The complex network of heat-shock responses (HSRs) includes HSPs, HSFs, secondary messengers, ROS, and phytohormone signaling (Kotak et al., 2007; Mittler et al., 2012; Chao et al., 2017). HSPs and ROS-scavenging enzymes are major functional proteins that are induced by heat stress and they are well known as target genes of HS-responsive transcription factors (TFs) (Ohama et al., 2017). HSPs, including HSP100, HSP90, HSP70, HSP60, and small HSPs, function as molecular chaperones and are induced in HSRs (Kotak et al., 2007; Qu et al., 2013). In the present study, we investigated the expression levels of HSR-related genes, including the HSP genes: NtHSP101, NtHSP90, NtHSP82, NtHSP70, NtHSP18.2, and NtHSP17.6, and the HSF genes: NtHSF30, and NtHSF24 (Figure 8). The results indicated that the induction of NtHSP101, NtHSP90, NtHSP82, NtHSP70, NtHSP18.2, NtHSP17.6, NtHSF30 and NtHSF24 were more significant in transgenic plants than that in WT plants (Figures 8I,J,L, M–P). HSP70 is a widely studied HSP (Hahn et al., 2011). In the present study, the abundance of HSP70 differed significantly between the transgenic lines and the WT plants (Figure 9). In addition, these results suggested that NtHSP70 might play an important role in heat stress tolerance in transgenic tobacco. Moreover, the expression of HSF24 was different between the transgenic and WT plants, indicating the possibility that there is a relationship between TaFBA1 and HSFs. This needs to be studied further.

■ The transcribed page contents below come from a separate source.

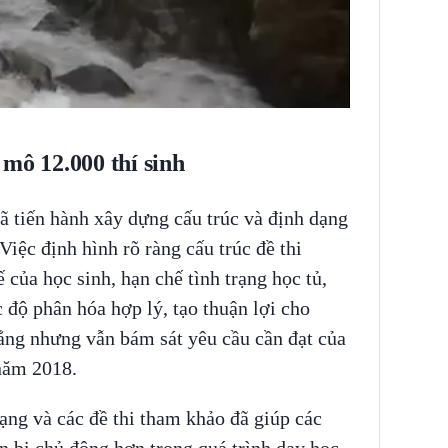
mô 12.000 thí sinh
ã tiến hành xây dựng cấu trúc và định dạng
Việc định hình rõ ràng cấu trúc đề thi
 của học sinh, hạn chế tình trạng học tủ,
 độ phân hóa hợp lý, tạo thuận lợi cho
đẳng nhưng vẫn bám sát yêu cầu cần đạt của
năm 2018.
ạng và các đề thi tham khảo đã giúp các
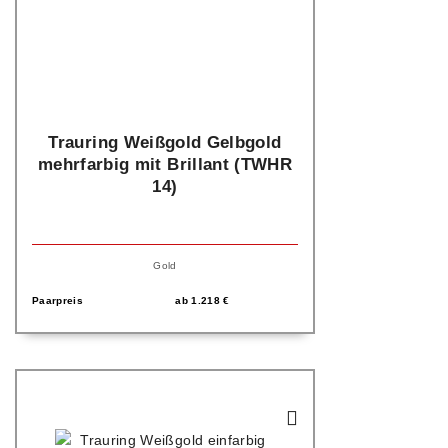
Trauring Weißgold Gelbgold
mehrfarbig mit Brillant (TWHR
14)
Gold
Paarpreis
ab
1.218
€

In the SCF complex, which is a key subunit that targets downstream substrates, the F-box may play a vital role in interactions with proteins. In this study, we carried out a yeast library screening analysis in order to elucidate the possible molecular mechanism underlying the enhancement of tolerance in transgenic plants under heat stress. Among the 15 positive clones acquired from the library screening experiment, we obtained a Triticum aestivum stress responsive protein 1 (TaASRP1), and Liu et al. (2015) reported that TaASRP1 response to heat stress. Interested in the function of this protein, we selected it to carry out the next experiments. Both Y2H assay and BiFC assay confirmed the interaction between TaFBA1 and TaASRP1 proteins (Figures 10A,B). The qRT-PCR analysis indicated that TaASRP1 expression was down-regulated after heat treatment (Figure 10C). Therefore, we hypothesized that TaFBA1 regulation of TaASRP1 may be important in heat stress tolerance. The enhanced heat tolerance in TaFBA1-overexpressing plants may be caused by the regulation of TaASRP1 expression. When exposed to continuous heat treatment, the expression level of TaASRP1 showed a decreasing trend (Figure 10). But under heat treatment, the response of NtASRP1, homologous gene of TaASRP1 in tobacco, showed opposite trend to TaASRP1 (Figure 10). Based on this result, we speculated that there might be a relationship between TaFBA1 and TaASRP1 in the response to heat stress. Homologous gene mutants of TaFBA1 in Arabidopsis could be available for carrying out future studies. In the previous study, we got an Arabidopsis homologous gene of TaFBA1 mutant, atfbw2-4 (Zhao et al., 2017). In addition, we could obtain the information on this relationship by transforming TaASRP1 to homologous mutants atfbw2-4. Moreover, TaFBA1 functions as a member of E3 ubiquitin ligase complex, which was related to the degradation of some proteins. Therefore, further studies on whether TaFBA1 degrades TaASRP1 in wheat, mediated by the UPS, are necessary. As for the different response trend to heat between TaASRP1 and NtASRP1, we speculated that the difference in genetic background between monocot wheat and dicot tobacco might be responsible for the response difference to heat at transcript level.